**RAW RECORDS:**
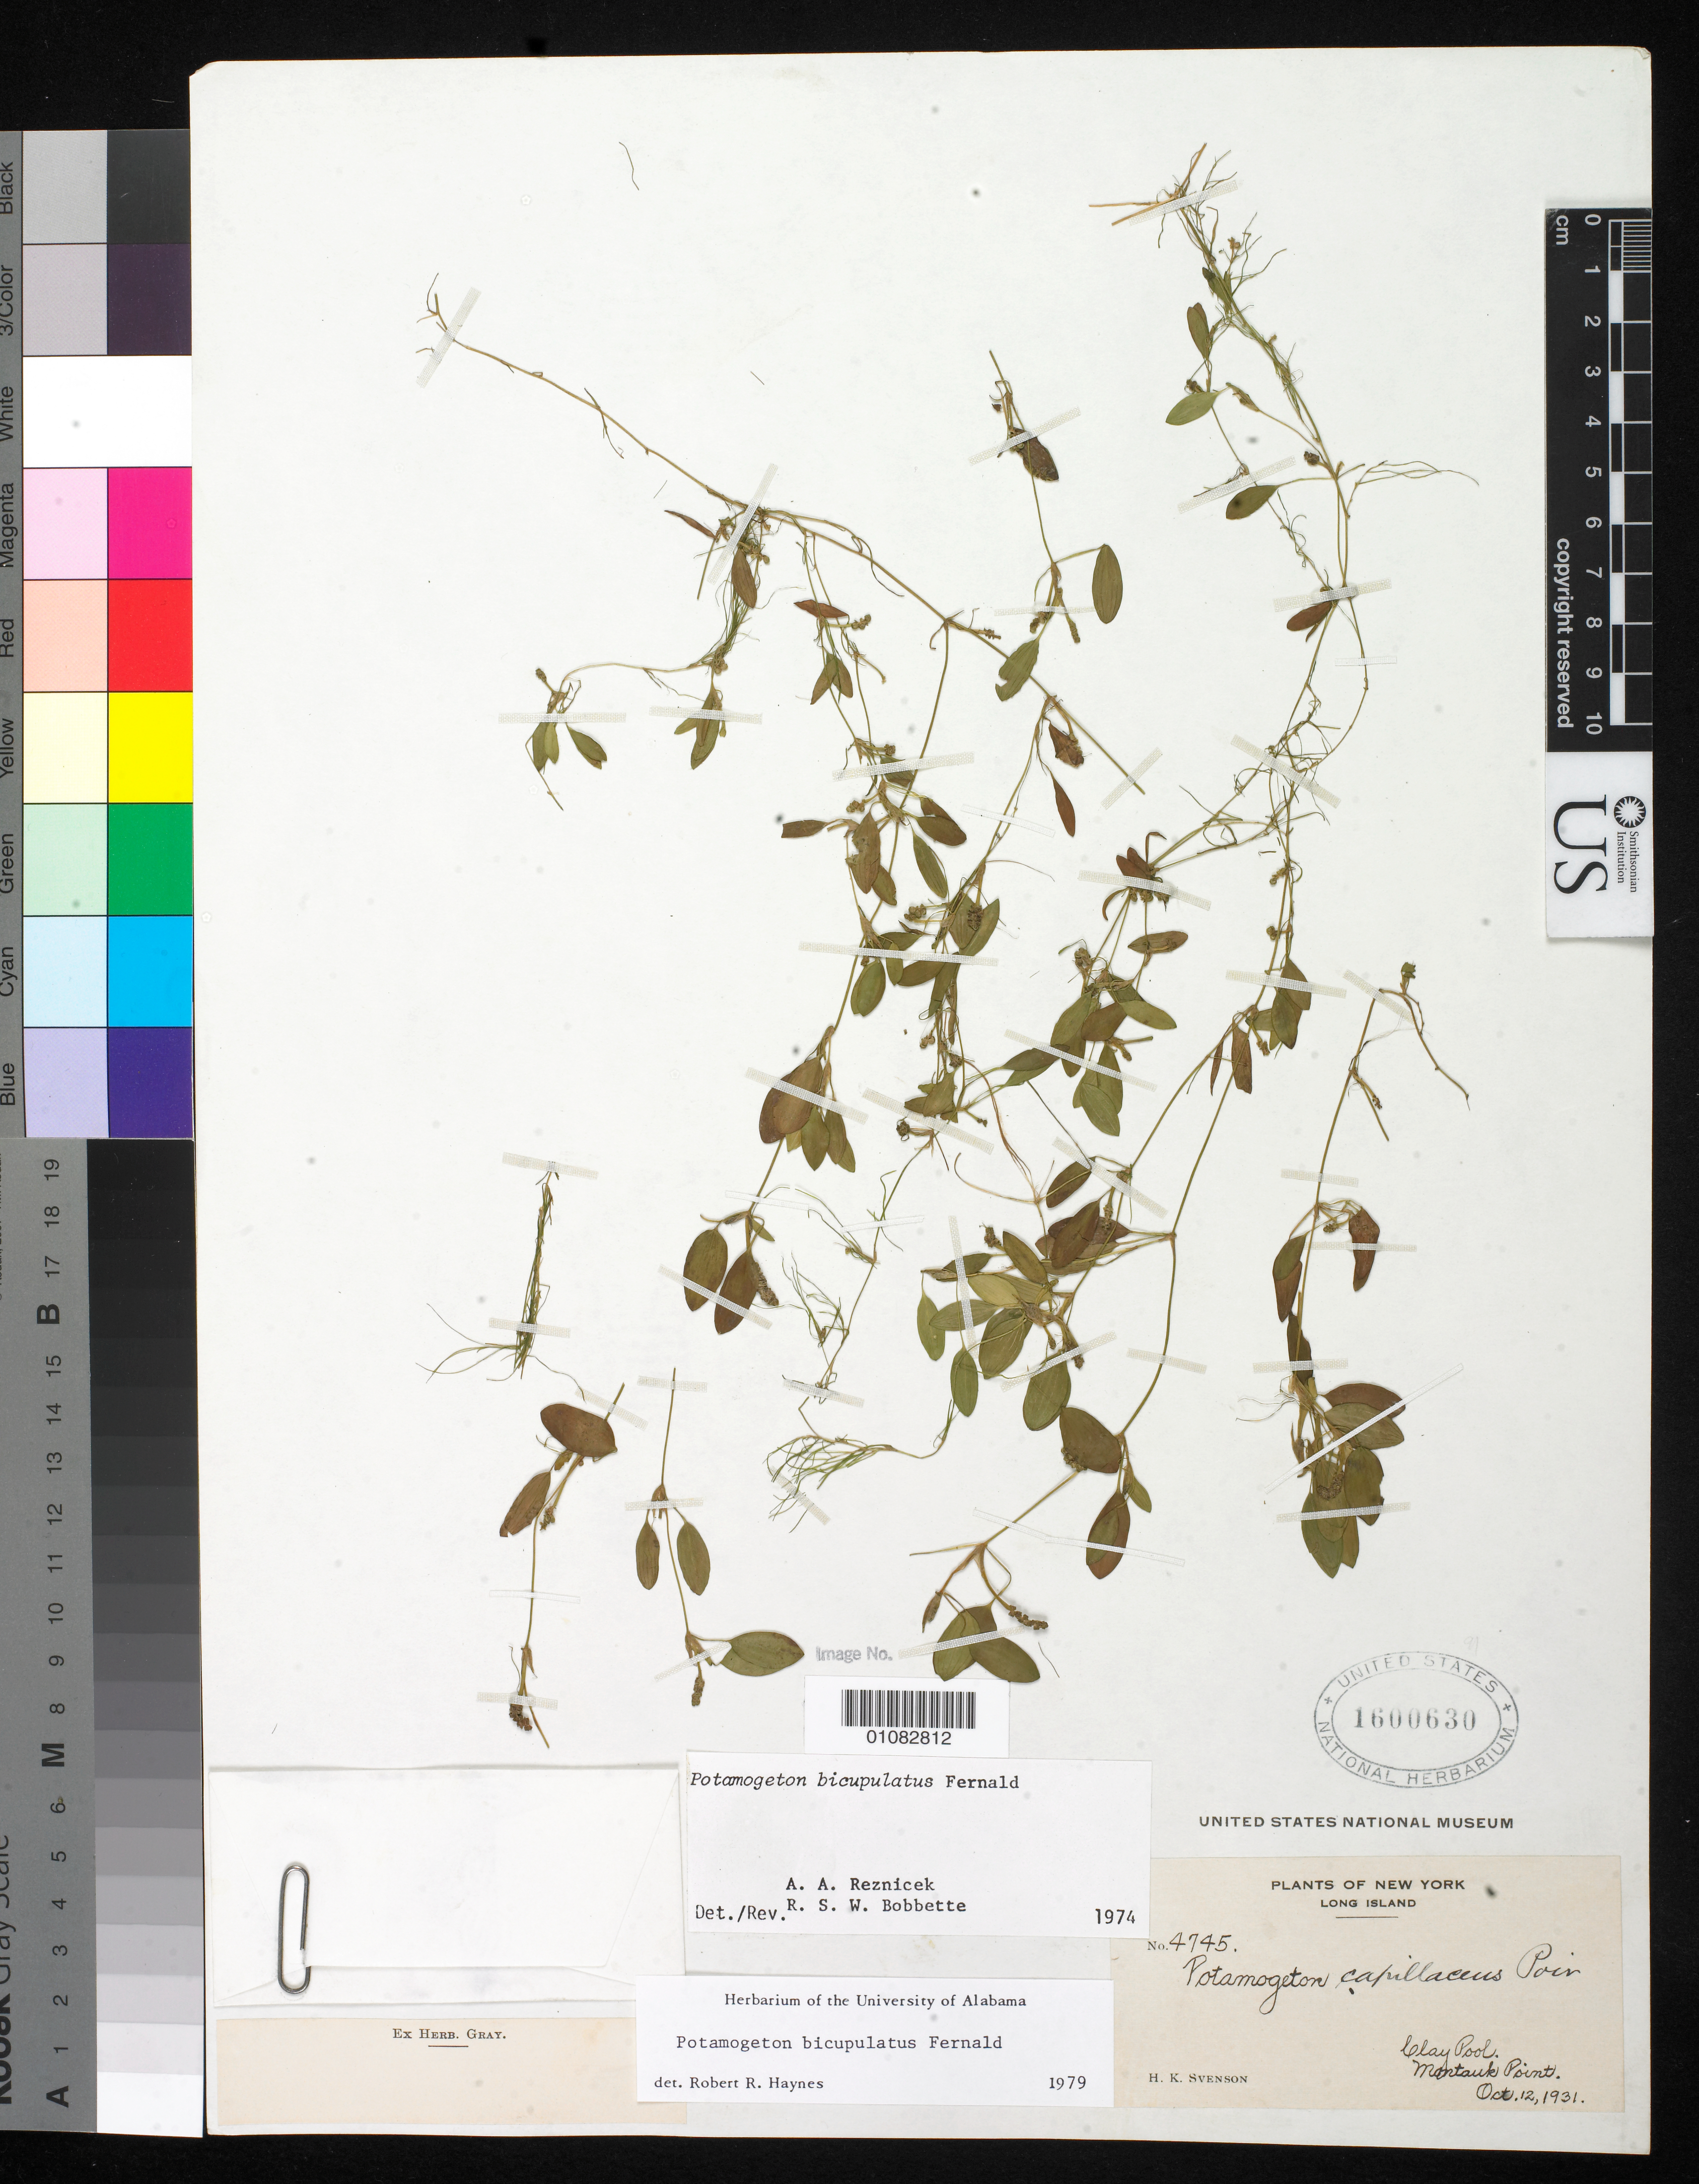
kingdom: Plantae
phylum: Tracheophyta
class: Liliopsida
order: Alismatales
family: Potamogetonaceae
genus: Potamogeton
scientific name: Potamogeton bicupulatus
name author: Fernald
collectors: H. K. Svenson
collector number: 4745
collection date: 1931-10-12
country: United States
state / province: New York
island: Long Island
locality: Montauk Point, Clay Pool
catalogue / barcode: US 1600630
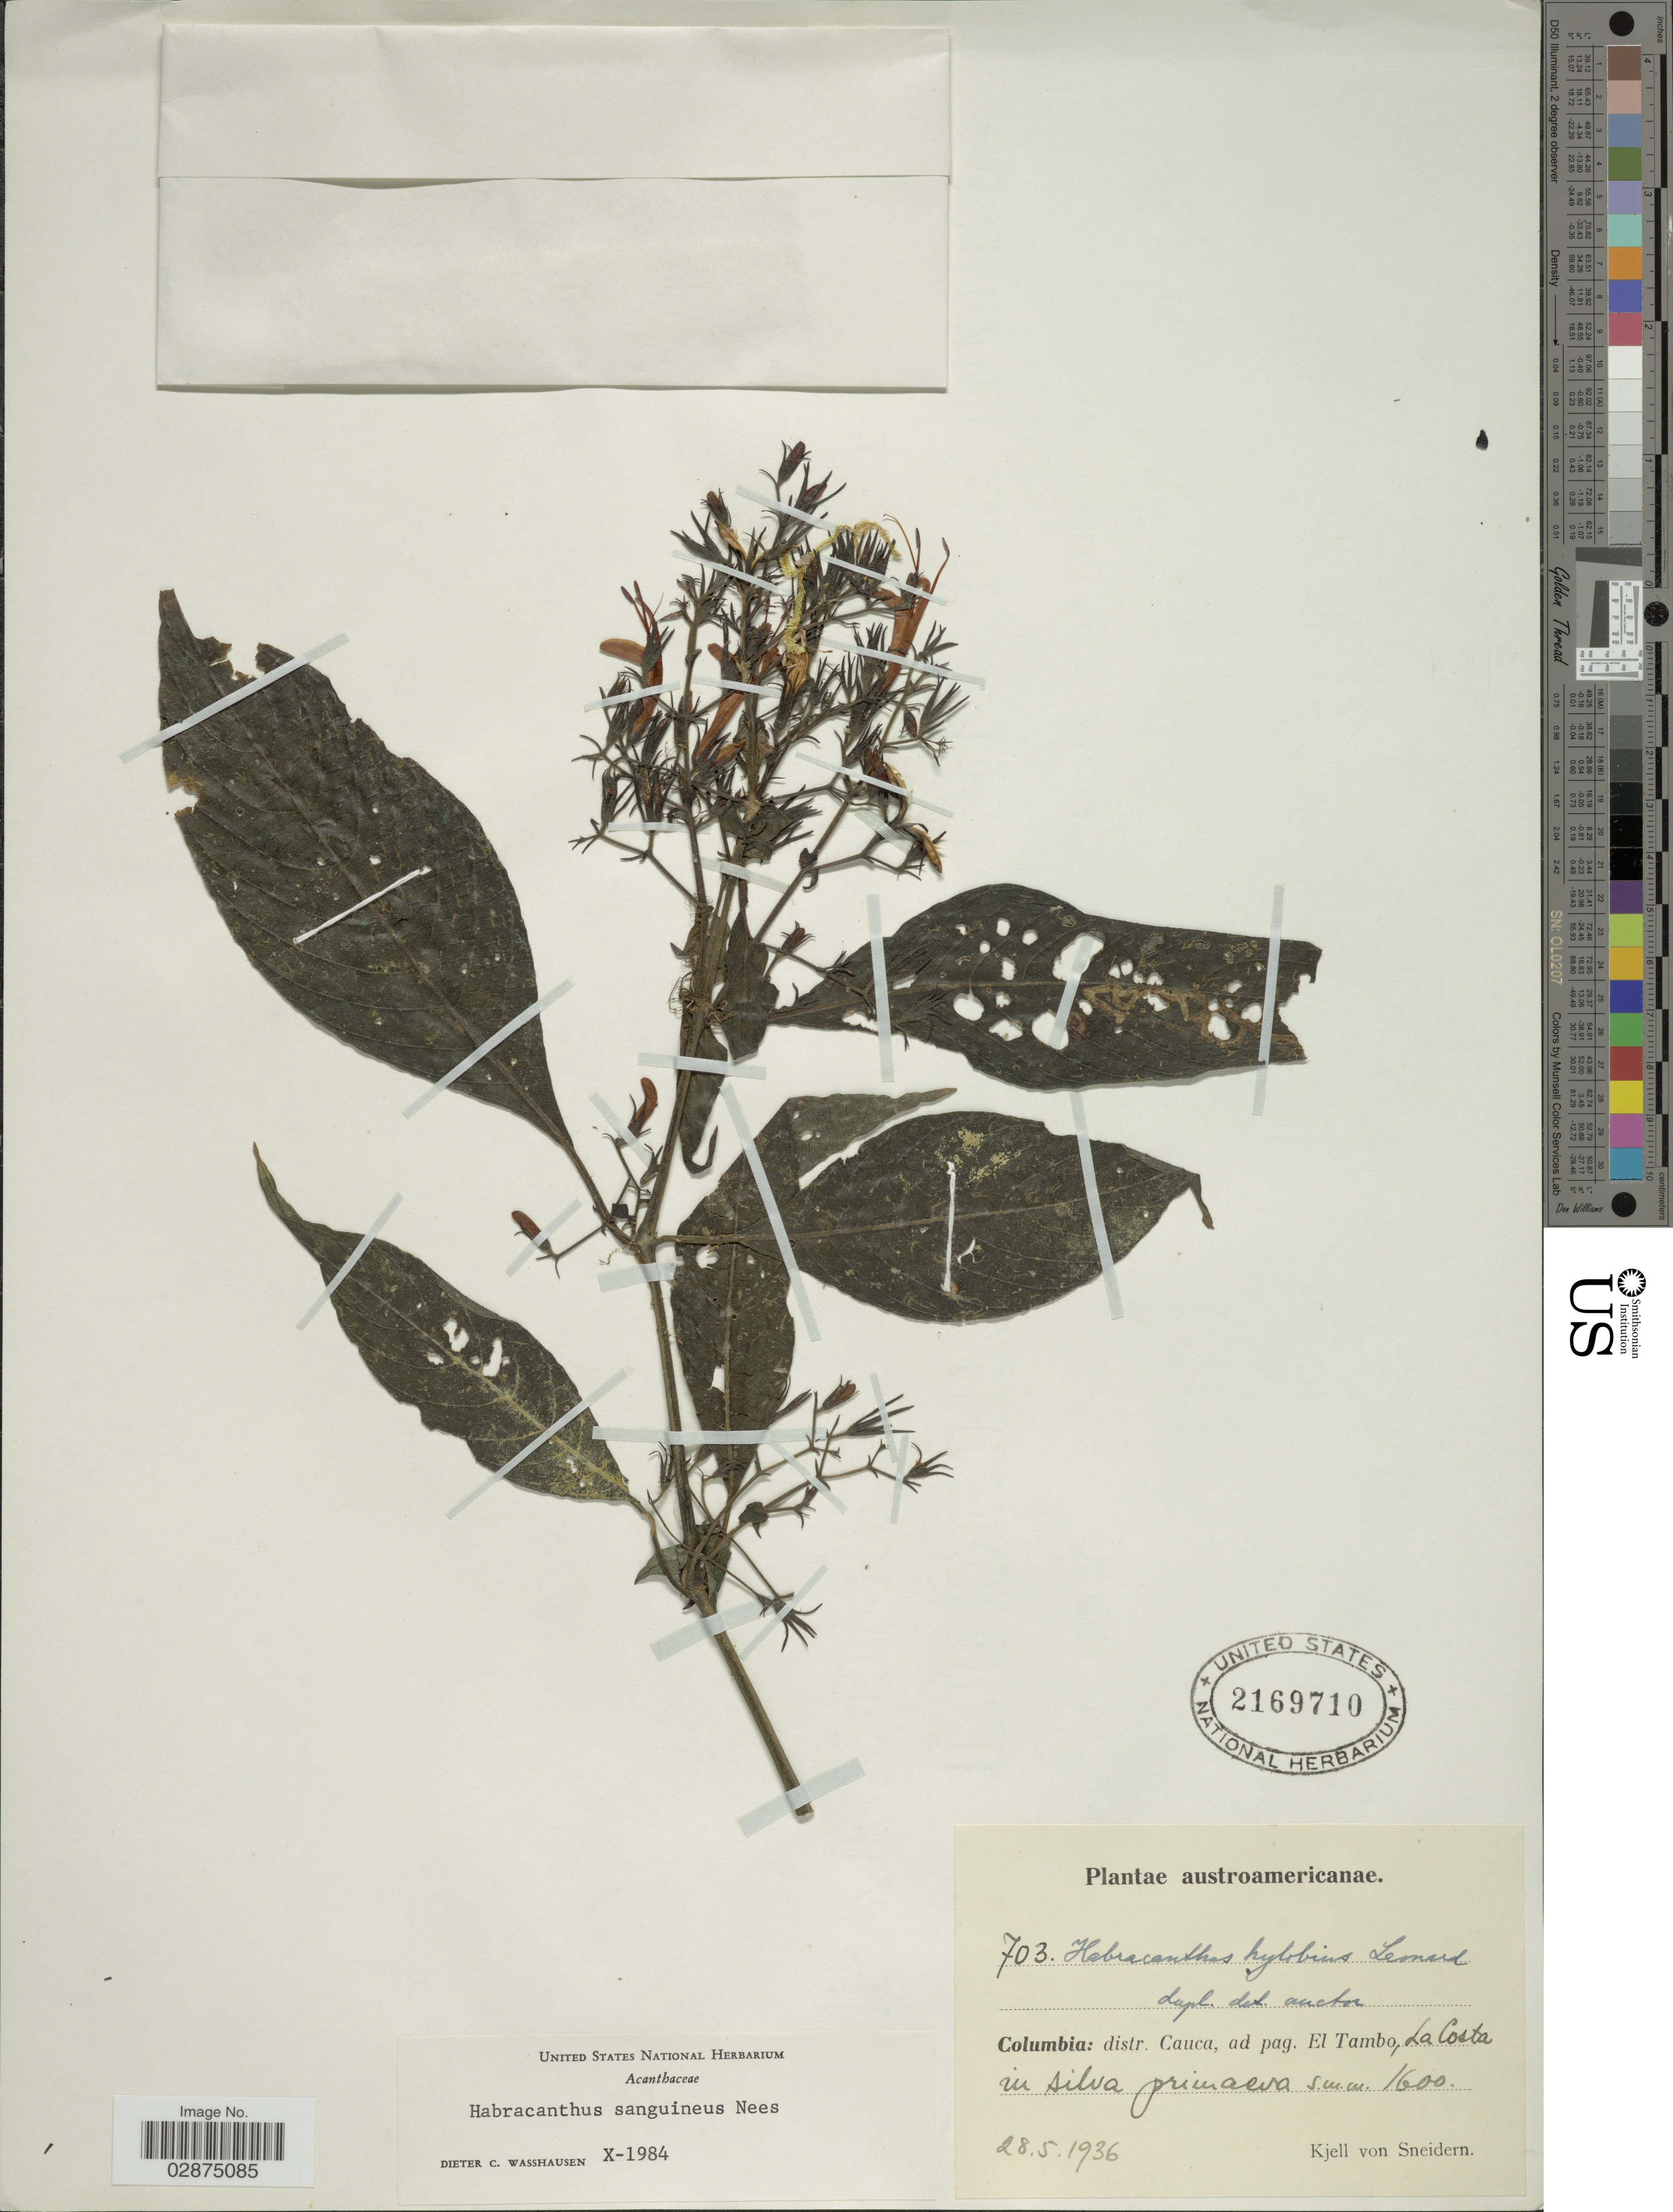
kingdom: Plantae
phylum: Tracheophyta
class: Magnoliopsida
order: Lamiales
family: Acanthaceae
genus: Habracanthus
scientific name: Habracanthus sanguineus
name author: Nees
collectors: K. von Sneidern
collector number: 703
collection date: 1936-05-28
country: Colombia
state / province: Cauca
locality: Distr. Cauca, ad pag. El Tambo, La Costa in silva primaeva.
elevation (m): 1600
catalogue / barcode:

**CHALLENGE:** Can you write out the whole listing again with "collector number" replaced by "field number" everywhere, nothing else changed and the pictures left out?

**RESPONSE:**
kingdom: Plantae
phylum: Tracheophyta
class: Liliopsida
order: Alismatales
family: Potamogetonaceae
genus: Potamogeton
scientific name: Potamogeton bicupulatus
name author: Fernald
collectors: H. K. Svenson
field number: 4745
collection date: 1931-10-12
country: United States
state / province: New York
island: Long Island
locality: Montauk Point, Clay Pool
catalogue / barcode: US 1600630
kingdom: Plantae
phylum: Tracheophyta
class: Magnoliopsida
order: Lamiales
family: Acanthaceae
genus: Habracanthus
scientific name: Habracanthus sanguineus
name author: Nees
collectors: K. von Sneidern
field number: 703
collection date: 1936-05-28
country: Colombia
state / province: Cauca
locality: Distr. Cauca, ad pag. El Tambo, La Costa in silva primaeva.
elevation (m): 1600
catalogue / barcode:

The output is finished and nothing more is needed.